Saez: l’humaniste libre

Artiste discret avec toufefois une voix qui importe, Saez sort un nouvel album et, comme chaque fois, c’est un peu un événement. En l’occurrence, c’est cette fois l’événement de cette fin d’année avec ce 9 décembre la sortie de l‘album « Le Manifeste – L’oiseau liberté & Prélude Acte II » trois ans après le furieux « Miami ». Chronique !

Alors qu’on « fêtait » le 13 novembre dernier le triste anniversaire des attentats de Paris, Damien Saez a décidé de prendre sa plume et de s’exprimer sur le sujet et sur toutes les discussions qui en découlent : le terrorisme, la passivité, la politique… Et c’est là que se joue la partie la plus importante de cet album particulier : dans le texte. Comme ce fut souvent le cas, le chanteur de 39 ans a accordé beaucoup d’importance à ses mots mais ici, ils donnent clairement sens au titre Manifeste de l’album car d’une certaine façon, l’artiste fait comprendre à ses auditeurs qu’il est temps de se bouger dans ce monde hyper connecté qu’il dénonce.
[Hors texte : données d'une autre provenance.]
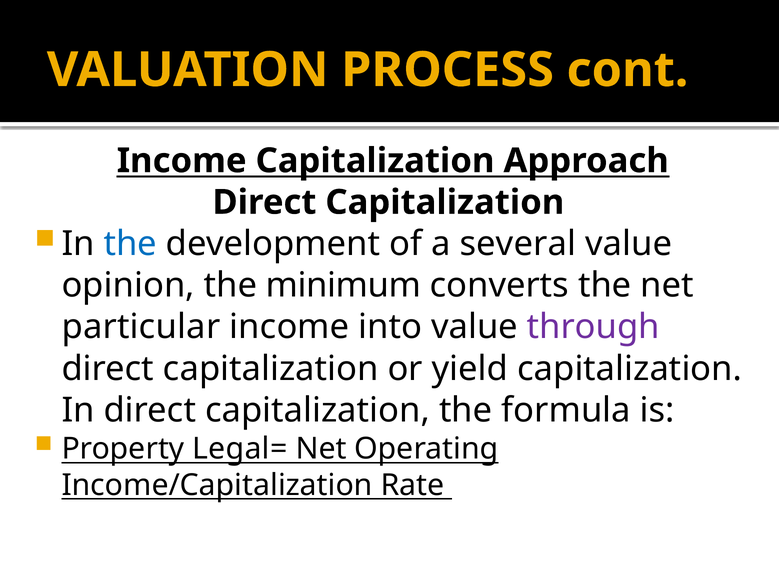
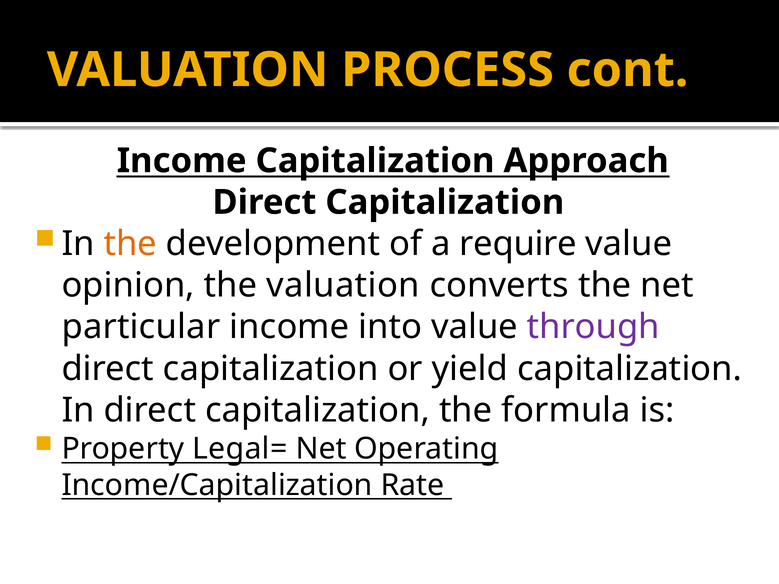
the at (130, 244) colour: blue -> orange
several: several -> require
the minimum: minimum -> valuation
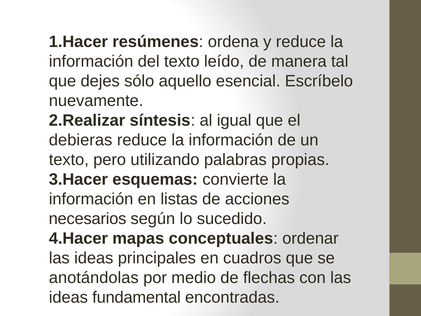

Si cette façon de voir peut être pensée comme réac’, c’est sous-estimer Saez ; en effet, tout ce qu’il veut c’est un monde meilleur, une unité, une tolérance, toutes ces choses qui se perdent et il expose toutes ces choses avec talent dans « Mon terroriste ».

Pendant plus d’une heure, c’est une foule de thèmes mais surtout de références que sert le Français : Rimbaud, Voltaire, Pierrot & Colombine, l’anarchie (« le drapeau rouge et noir »), Carné, Brassens (« mourir pour des idées »), Bashung… tous sont cités explicitement ou non et ne sont certainement pas choisis par hasard.

Dans cet album, les compositions ont parfois l’air de se répéter comme « Mon pays je t’écris » et « Les enfants paradis » qui ont exactement la même construction au piano et certains vers similaires, comme si les deux titres se répondaient. On attend parfois que certaines chansons explosent un peu plus comme Saez a déjà pu le faire auparavant mais il faut attendre la dernière piste, « Peuple manifestant » pour qu’il laisse éclater toute sa rage dans un coup de gueule final. C’est par contre dans « Je suis » qu’il se positionne le plus dans ces monde en perpétuel changement avec une construction textuelle simple mais personnelle et pertinente soutenue par une composition rythmée.

Avec ce neuvième album, Saez s’engage dans quelque chose de nouveau tout en gardant son style habituel. Ce Manifeste est une invitation à réagir à ce qui nous entoure, à nous bouger, à nous unir, à faire preuve de tolérance envers les autres mais surtout à ne pas oublier d’où nous venons, toute la culture qui a fait de la France le pays qu’elle est aujourd’hui, ces personnes qu’on a tendance à oublier malgré le rôle capital qu’elles ont joué dans la construction de la société contemporaine et les influences qu’elles peuvent encore exercer encore maintenant, le 9 décembre 2016.